Set exercise => Decide whether each statement agrees with the provenance text for Vase with Zinnias and Geraniums below, answering yes or no and quoting the deciding words of the text: (a) Hidde Nijland founded a museum in Hindeloopen; (b) the 1896 sales catalogue gives the dimensions of the painting listed as Bloemen; (c) the National Gallery of Canada purchased the painting directly from Dreesmann.

Document extract =>
● ● ● ●

Vincent van Gogh

Vase with Zinnias and Geraniums


– Stedelijk Museum. Amsterdam Historisch Museum

“No.13, Coll. Dressman

Broikleen: M.Y.R. Dressman

Besl. B en W., 11 Nov. 1927, No 368K

Geteekend: c/o Vincent

Schilder: Vincent van Gogh

Maten: 61cm breed 46 cm”

– Goudstikker–label: 18 Feb.- 26 Mar. 1933, No. 120

– Wisselingh label, stock number: 810 X (“from coll. M.Y.R. Dressman”)

– Dreesmann collection stamp

– stamp: “AJK” or “AJH” [same as on Bonnard The Port of Cannes, NGC, no. 5879]

– Manchester Art Gallery, no. 5797

C.M. van Gogh Gallery, Amsterdam, The Netherlands [1]

J. Hidde Nijland (1856–1931), Dordrecht, The Netherlands [2]

by 1927/11/11–1950
Wilhelmus Josephus Rudolphus Dreesmann (1885–1954), Amsterdam [3]

E.J. Van Wisselingh & Co., Amsterdam, purchased from Dreesmann [4]

National Gallery of Canada, purchased from Van Wisselingh [5]

The main source for this provenance is de la Faille's catalogue raisonné, cat. no. 241 [de la Faille, Jacob-Baart. “The works of Vincent van Gogh: his paintings and drawings.” Paris and Brussels 1928, reprint New York: Reynal, in association with Morrow, 1970]. Exceptions and other supporting documents are noted.

[1] The Amsterdam art dealer Cornelius Marinus van Gogh (1824–1908) was the uncle of the artist. The sales catalogue “Tentoonstelling van schilderijen, teekeningen, etsen, enz. van de firma C.M. van Gogh.” [Amsterdam: M.J.P. van Santen, Jan.4, 1896] includes a painting by van Gogh, titled Bloemen as no. 13, but no dimensions are given and no reproduction is included.

[2] Hidde Nijland, ship-builder and founder of the Hidde Nijland Museum in Hindeloopen, The Netherlands, was an avid art collector, who owned a large collection of Van Gogh drawings. The stock book of the Amsterdam art dealer E. J. Van Wisselingh & Co. mentions him and as a former owner of the work [Wisselingh archive, stock number S 7107, Rijksbureau voor Kunsthistorische Dokumentatie, The Hague, The Netherlands].

● ● ● ●

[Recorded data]
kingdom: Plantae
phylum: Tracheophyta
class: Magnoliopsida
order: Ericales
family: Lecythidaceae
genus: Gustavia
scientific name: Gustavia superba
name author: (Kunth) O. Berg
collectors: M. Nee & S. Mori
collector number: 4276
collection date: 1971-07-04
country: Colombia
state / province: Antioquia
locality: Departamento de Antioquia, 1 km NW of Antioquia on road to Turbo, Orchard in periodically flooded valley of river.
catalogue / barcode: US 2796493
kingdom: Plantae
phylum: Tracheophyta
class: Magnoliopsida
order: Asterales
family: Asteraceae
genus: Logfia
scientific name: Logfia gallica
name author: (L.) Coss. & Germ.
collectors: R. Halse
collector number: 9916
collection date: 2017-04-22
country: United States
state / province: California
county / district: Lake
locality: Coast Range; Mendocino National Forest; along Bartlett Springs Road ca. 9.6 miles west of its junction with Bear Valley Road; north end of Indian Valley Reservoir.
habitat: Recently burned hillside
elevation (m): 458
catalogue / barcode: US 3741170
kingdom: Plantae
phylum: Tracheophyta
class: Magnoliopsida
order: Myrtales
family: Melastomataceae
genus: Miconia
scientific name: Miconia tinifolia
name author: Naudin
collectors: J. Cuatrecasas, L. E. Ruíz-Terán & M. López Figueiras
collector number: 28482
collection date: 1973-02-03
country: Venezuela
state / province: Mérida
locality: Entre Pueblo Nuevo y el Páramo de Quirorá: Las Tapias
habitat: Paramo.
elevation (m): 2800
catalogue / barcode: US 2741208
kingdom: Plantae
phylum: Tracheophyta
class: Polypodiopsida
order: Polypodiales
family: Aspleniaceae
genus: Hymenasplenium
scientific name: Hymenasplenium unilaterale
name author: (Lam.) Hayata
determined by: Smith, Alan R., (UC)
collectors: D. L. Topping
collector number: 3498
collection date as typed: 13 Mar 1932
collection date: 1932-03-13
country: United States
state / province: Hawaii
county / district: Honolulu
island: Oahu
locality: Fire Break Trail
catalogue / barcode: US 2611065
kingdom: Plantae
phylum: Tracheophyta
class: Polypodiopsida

● ● ● ●

The output =>
(a) Yes: "founder of the Hidde Nijland Museum in Hindeloopen, The Netherlands"
(b) No: "but no dimensions are given and no reproduction is included"
(c) No: "National Gallery of Canada, purchased from Van Wisselingh"